God established that there would be bread set on a table before him in his house “continually” (Ex. 25:30). On this table God also commanded flagons to be set out (Ex. 25:29) filled with beer (Num. 28:7). This continued into God’s new covenant with Solomon (1 Kings 7:48), when God’s presence moved into a palace rather than a tent. Possibly the drink offerings at God’s table also contained wine, especially once Israel entered into the land of promise, as drink offerings of wine begin “when you come into the land” (Num. 15:1-10). Certainly God sets the table in his house today with bread and wine, and the tables in his tent and palace were both modeled after the pattern of his heavenly house (Ex. 25:40, 1 Chron. 28:11-19, Heb. 8:5), where there is surely wine (Matt. 26:29). The bread and beer and wine in God’s house were not reserved exclusively for him; he shared them with the priests who served in his house (Lev. 24:9). God commanded that the table would be refreshed weekly (Lev. 24:8).
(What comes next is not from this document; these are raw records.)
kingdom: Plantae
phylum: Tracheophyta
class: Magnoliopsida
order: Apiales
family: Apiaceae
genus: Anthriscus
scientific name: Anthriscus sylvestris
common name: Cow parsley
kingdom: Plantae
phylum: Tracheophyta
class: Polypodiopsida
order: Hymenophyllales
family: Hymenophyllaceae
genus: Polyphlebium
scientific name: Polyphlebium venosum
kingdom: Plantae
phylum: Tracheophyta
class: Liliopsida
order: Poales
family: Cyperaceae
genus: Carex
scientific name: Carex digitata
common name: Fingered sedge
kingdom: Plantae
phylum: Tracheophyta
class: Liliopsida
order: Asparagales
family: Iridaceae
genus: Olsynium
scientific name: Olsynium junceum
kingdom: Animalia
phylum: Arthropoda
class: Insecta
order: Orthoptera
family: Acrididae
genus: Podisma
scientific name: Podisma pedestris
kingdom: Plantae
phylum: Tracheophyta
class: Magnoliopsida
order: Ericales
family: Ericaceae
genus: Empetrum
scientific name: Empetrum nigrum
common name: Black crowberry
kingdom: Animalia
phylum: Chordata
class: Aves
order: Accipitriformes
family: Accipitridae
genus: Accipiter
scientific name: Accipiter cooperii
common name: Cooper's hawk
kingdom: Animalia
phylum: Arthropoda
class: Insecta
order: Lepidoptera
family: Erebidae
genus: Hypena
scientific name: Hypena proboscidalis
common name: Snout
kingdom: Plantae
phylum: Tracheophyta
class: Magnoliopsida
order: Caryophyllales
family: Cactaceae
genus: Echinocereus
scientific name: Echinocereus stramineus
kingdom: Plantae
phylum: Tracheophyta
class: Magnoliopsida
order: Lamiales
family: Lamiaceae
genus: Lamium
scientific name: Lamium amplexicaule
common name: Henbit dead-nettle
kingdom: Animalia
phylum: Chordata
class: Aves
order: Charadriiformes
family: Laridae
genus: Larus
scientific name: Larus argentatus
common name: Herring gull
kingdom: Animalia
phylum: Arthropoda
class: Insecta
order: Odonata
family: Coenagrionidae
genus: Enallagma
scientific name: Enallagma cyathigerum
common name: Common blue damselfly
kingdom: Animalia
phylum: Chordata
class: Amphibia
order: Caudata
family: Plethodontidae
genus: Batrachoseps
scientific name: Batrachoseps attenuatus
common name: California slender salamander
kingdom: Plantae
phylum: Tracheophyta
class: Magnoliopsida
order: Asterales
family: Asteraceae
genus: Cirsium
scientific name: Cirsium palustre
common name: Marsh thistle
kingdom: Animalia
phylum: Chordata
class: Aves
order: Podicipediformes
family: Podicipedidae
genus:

The bread in God’s house is called “bread of the presence,” or more succinctly “face bread” or “show bread,” indicating that it rests in front of or in the presence of God. There are twelve loaves of bread on the table (Lev. 24:5), which strongly suggests that it symbolizes the nation of Israel. The table of bread sits before the lampstand, which is fashioned in the style of an almond tree (Ex. 25, 37) and which gives light in front of it (Num. 8:2). The almond design is significant because the Hebrew word for almond also means watcher. This strengthens the suggestion that the bread symbolizes Israel; the bread and lampstand symbolize God’s watching over Israel. Considering the lampstand to be the eyes of a watcher relates to Jesus’s statement that the eye is the lamp of the body (Matt. 6:22, Luke 11:34); our eyes take in and evaluate the world in the same way that the light of a lamp discovers and reveals what is present in a room. Further confirming this reading, elsewhere the seven lamps are explicitly said to be the seven eyes of God (Zech. 4), and Jesus himself is said to have seven eyes (Rev. 5:6).
You might think that in the new covenant, where all God’s people travel all the way in to the most holy place to stand before him in worship (Heb. 4:16), there would be no more need for bread and wine to stand before God to represent us. But the new covenant does have a table filled with bread and wine, and the bread is still said to symbolize Jesus’s body, the church (1 Cor. 10-11). The new covenant in Jesus does not bring an end to ritual; instead, it transforms the ritual in God’s house from one that highlights concentric circles of separation (only priests may enter the holy place, and only priests may eat from this table outside the house) to one that highlights our union with Jesus and with one another (all of God’s people are invited all the way in to his throne room to feast weekly with him).
Thus, weekly communion: in every covenant bread and wine are to be set out continually on the table in God’s house to welcome his people.